Maple sugar. The sugar maple is a handsome tree of the deciduous forests of north-eastern America, from Canada down through Connecticut and west to Ohio. As long ago as 1673, explorers in these regions observed that the Indians were making a crude sugar from the sap of this and other species of maple. The sap tapped from the trees in late winter was concentrated by being thrown on to hot stones. More water was extracted by removing the ice formed when the liquid froze in the winter. The early settlers improved the process, boiling down the sap to a thick syrup and then dropping it into snow in what is known as the ‘sugaring-off process. It was then crystallized in moulds. Nowadays, a hole is bored in the tree trunk and a spile inserted. The loss of sap, which flows freely, does not seem to harm the tree. The concentration is carried out in evaporators and the sugar extracted.
Production of maple sugar reached its peak in 1869, but has since declined. Maple sugar is said to have a better flavour than cane or beet sugar. Outside America, maple syrup is better known than maple sugar, and this has a distinctive taste, though it is frequently flavoured or adulterated. (In America, a maple syrup label which includes a maple leaf indicates an unadulterated product.) American cookery blogs contain many delicious old recipes based on it, and it is used at breakfast and lunch with waffles or griddle cakes, alone or with bacon, sausages or scrapple.
Palm sugar. Sugars are prepared from a number of palms, of which the wild date palm, the coconut palm, the toddy palm, the palmyra palm and the Gomuti palm are the most common. The date palm is tapped like a maple, but unlike the maple this stunts the palm and the tree cannot be tapped every year. Other palms are tapped by cutting off the tip of the shoot that bears the flowers and later the nuts. This means climbing the tree and hanging an earthen or bamboo pot underneath to catch the drips. Also, in the tropics, it means collecting the sap at least twice a day as it otherwise ferments
Rapidly to produce toddy. In these days, preservatives are sometimes put into the pots to prevent this. Palm sugar is usually a country preparation equivalent to open-pan cane sugar, very dark brown and strong in flavour. It can be bought in shops specializing in oriental goods, usually under the Indian name, jaggery. Often it is in the form of a ball wrapped in leaves. This is a very old product of India and will often feature in Indian recipes. Because the sap of palms contains more non-sucrose sugars than other sources, and as the refining is inefficient, palm sugar is apt to remain permanently sticky.

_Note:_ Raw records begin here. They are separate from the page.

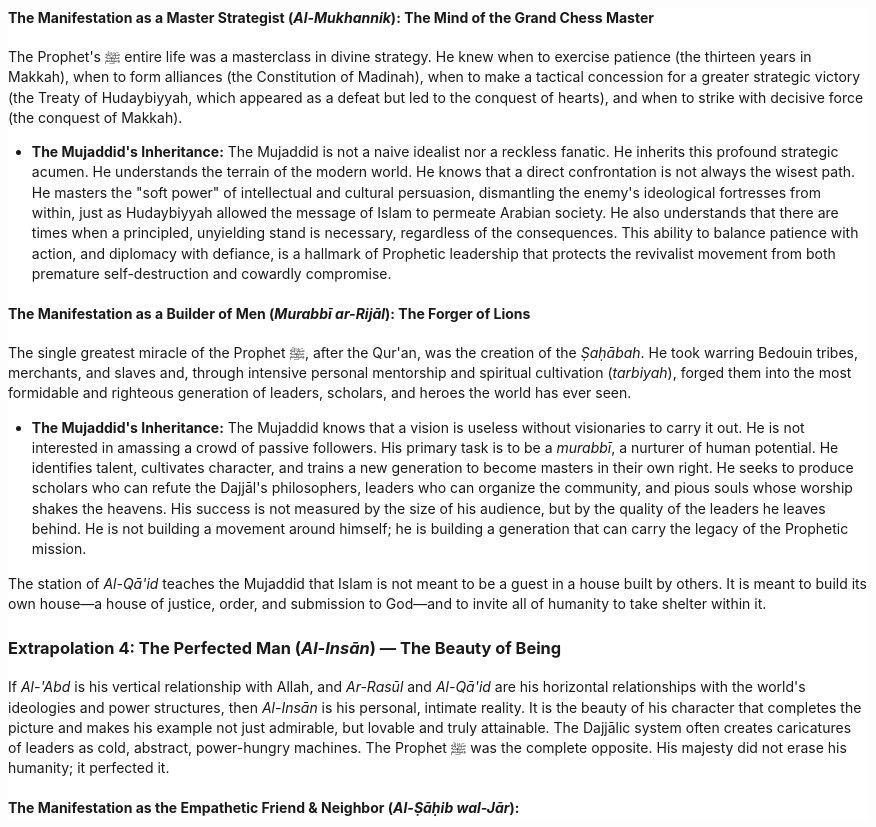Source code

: 
#### **The Manifestation as a Master Strategist (_Al-Mukhannik_): The Mind of the Grand Chess Master**

The Prophet's ﷺ entire life was a masterclass in divine strategy. He knew when to exercise patience (the thirteen years in Makkah), when to form alliances (the Constitution of Madinah), when to make a tactical concession for a greater strategic victory (the Treaty of Hudaybiyyah, which appeared as a defeat but led to the conquest of hearts), and when to strike with decisive force (the conquest of Makkah).

- **The Mujaddid's Inheritance:** The Mujaddid is not a naive idealist nor a reckless fanatic. He inherits this profound strategic acumen. He understands the terrain of the modern world. He knows that a direct confrontation is not always the wisest path. He masters the "soft power" of intellectual and cultural persuasion, dismantling the enemy's ideological fortresses from within, just as Hudaybiyyah allowed the message of Islam to permeate Arabian society. He also understands that there are times when a principled, unyielding stand is necessary, regardless of the consequences. This ability to balance patience with action, and diplomacy with defiance, is a hallmark of Prophetic leadership that protects the revivalist movement from both premature self-destruction and cowardly compromise.
    

#### **The Manifestation as a Builder of Men (_Murabbī ar-Rijāl_): The Forger of Lions**

The single greatest miracle of the Prophet ﷺ, after the Qur'an, was the creation of the _Ṣaḥābah_. He took warring Bedouin tribes, merchants, and slaves and, through intensive personal mentorship and spiritual cultivation (_tarbiyah_), forged them into the most formidable and righteous generation of leaders, scholars, and heroes the world has ever seen.

- **The Mujaddid's Inheritance:** The Mujaddid knows that a vision is useless without visionaries to carry it out. He is not interested in amassing a crowd of passive followers. His primary task is to be a _murabbī_, a nurturer of human potential. He identifies talent, cultivates character, and trains a new generation to become masters in their own right. He seeks to produce scholars who can refute the Dajjāl's philosophers, leaders who can organize the community, and pious souls whose worship shakes the heavens. His success is not measured by the size of his audience, but by the quality of the leaders he leaves behind. He is not building a movement around himself; he is building a generation that can carry the legacy of the Prophetic mission.
    

The station of _Al-Qā'id_ teaches the Mujaddid that Islam is not meant to be a guest in a house built by others. It is meant to build its own house—a house of justice, order, and submission to God—and to invite all of humanity to take shelter within it.

### **Extrapolation 4: The Perfected Man (_Al-Insān_) — The Beauty of Being**

If _Al-'Abd_ is his vertical relationship with Allah, and _Ar-Rasūl_ and _Al-Qā'id_ are his horizontal relationships with the world's ideologies and power structures, then _Al-Insān_ is his personal, intimate reality. It is the beauty of his character that completes the picture and makes his example not just admirable, but lovable and truly attainable. The Dajjālic system often creates caricatures of leaders as cold, abstract, power-hungry machines. The Prophet ﷺ was the complete opposite. His majesty did not erase his humanity; it perfected it.

#### **The Manifestation as the Empathetic Friend & Neighbor (_Al-Ṣāḥib wal-Jār_):**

Sweet sorghum is a large grass, a plant of the tropics and one of the many varieties of sorghum. These plants include broomcorn, kafir corn (Africa), kaoliang (China), durra (India) and many others. Most sorghums are cultivated for grain and they are one of the first plants man took into cultivation. Sweet sorghum is unsuitable for the production of sugar, but an important syrup is made from the juice and thus, it deserves mention.